In a letter to House Judiciary Chairman Bob Goodlatte and Senate Judiciary Chairman Chuck Grassley, Republican Representative of Texas Brian Babin wrote that every nominee to become a U.S. attorney must be confirmed by the Senate, allowing conflicts of interest, biases and questionable past conduct to come to light.

"However, Special Counsel Robert S. Mueller III and his team of lawyers, who are arguably just as empowered — if not more so — than any United States Attorney have afforded Congress and the public no such opportunity," states the letter, dated October 13.

The letter alleges there are "numerous reports emerging almost every day" of conflicts of interest and that the team "has sweeping authority and an open-ended mission, yet they are allowed to operate largely in secret, selected by and ultimately accountable to only one person: Mr. Mueller himself."

It requests in bold that one or both of the judiciary committees immediately convene at least one open hearing bring Mueller and his team "out of the shadows and into the public square" and that the public deserves information on potential expenses because "They are, after all, paying for it."

Republicans and President Donald Trump's allies have criticized Mueller, who is investigating an alleged Russian collusion in the November 2016 election, for hiring some attorneys who in the past donated to Democratic candidates. Deputy Attorney General Rod Rosenstein, who chose Mueller for the position, in June told the Senate that "is not a disqualification."

Trump said that Mueller employing Democratic donors was "ridiculous," but had no plans to fire Mueller.

Allies of the president have also derided Mueller for a reported friendship with former FBI Director James Comey.

Babin reached out to congressional colleagues in August to support his letter.

I'm asking my colleagues to join me in demanding a public congressional hearing to bring Special Counsel Robert Mueller...

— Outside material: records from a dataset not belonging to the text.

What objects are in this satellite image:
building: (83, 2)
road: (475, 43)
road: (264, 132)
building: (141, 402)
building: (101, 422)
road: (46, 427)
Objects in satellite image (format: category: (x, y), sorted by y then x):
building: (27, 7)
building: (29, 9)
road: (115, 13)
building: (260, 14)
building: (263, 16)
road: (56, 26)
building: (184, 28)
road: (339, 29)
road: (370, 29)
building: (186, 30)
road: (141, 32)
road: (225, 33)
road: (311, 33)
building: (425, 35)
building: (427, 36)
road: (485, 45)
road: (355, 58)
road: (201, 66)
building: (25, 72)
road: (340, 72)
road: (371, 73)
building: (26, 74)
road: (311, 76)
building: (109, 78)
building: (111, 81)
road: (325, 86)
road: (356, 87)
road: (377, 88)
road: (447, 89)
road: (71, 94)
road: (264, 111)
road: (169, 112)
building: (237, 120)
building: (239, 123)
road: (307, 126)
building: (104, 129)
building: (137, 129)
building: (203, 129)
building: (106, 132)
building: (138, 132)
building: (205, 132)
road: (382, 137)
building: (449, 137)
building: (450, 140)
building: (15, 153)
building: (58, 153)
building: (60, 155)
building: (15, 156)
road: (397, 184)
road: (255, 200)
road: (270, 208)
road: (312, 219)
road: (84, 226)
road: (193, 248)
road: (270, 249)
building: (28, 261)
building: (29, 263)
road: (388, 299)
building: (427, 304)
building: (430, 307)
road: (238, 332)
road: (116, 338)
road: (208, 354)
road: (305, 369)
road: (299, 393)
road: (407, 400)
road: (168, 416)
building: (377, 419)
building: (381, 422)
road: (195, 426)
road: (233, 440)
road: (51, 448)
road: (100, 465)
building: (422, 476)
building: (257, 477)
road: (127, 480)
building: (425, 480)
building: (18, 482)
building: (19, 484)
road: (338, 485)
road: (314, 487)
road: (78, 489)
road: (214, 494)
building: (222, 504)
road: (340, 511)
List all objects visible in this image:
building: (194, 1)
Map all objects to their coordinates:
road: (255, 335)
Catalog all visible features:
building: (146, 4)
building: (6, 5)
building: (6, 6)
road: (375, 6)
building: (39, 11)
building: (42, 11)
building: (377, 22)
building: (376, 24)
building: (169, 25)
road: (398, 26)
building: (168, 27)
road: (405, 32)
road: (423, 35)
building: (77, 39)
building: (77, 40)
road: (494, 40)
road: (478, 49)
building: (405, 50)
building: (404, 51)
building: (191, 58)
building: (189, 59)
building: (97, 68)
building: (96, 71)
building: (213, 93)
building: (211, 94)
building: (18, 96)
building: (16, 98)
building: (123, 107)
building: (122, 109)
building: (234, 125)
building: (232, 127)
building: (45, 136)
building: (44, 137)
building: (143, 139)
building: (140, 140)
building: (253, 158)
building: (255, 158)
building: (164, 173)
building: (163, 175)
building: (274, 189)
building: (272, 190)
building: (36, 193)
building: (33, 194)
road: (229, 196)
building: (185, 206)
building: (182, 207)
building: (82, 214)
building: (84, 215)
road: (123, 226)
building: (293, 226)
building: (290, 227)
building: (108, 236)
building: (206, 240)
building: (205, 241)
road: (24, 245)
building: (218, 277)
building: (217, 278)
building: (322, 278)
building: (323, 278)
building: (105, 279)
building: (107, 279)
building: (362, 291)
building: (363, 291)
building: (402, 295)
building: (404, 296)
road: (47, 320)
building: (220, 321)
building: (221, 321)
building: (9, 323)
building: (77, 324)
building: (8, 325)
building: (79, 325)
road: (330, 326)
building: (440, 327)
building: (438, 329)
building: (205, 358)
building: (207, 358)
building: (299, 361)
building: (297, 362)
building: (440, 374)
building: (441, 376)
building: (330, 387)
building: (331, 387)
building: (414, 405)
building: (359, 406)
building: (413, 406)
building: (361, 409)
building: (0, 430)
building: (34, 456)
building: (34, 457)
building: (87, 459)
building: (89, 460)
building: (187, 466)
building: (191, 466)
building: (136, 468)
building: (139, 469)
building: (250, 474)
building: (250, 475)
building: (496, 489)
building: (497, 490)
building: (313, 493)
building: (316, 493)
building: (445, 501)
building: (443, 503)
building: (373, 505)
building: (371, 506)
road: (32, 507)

Posted by Rep. Brian Babin on Friday, August 11, 2017

The 18 Republicans who signed Babin's letter are Representatives Jody Hice of Georgia, Bob Gibbs of Ohio, Doug LaMalfa of California, Ralph Norman of South Carolina, Bill Flores of Texas, Bill Posey of Florida, Randy Weber of Texas, Kay Granger of Texas, Trent Franks of Arizona, Andy Harris of Maryland, Alex Mooney of West Virginia, Steve King of Iowa, Duncan Hunter of California, Scott DesJarlais of Tennessee, Joe Wilson of South Carolina, Neal Dunn of Florida, Ralph Abraham of Louisiana and David Brat of Virginia.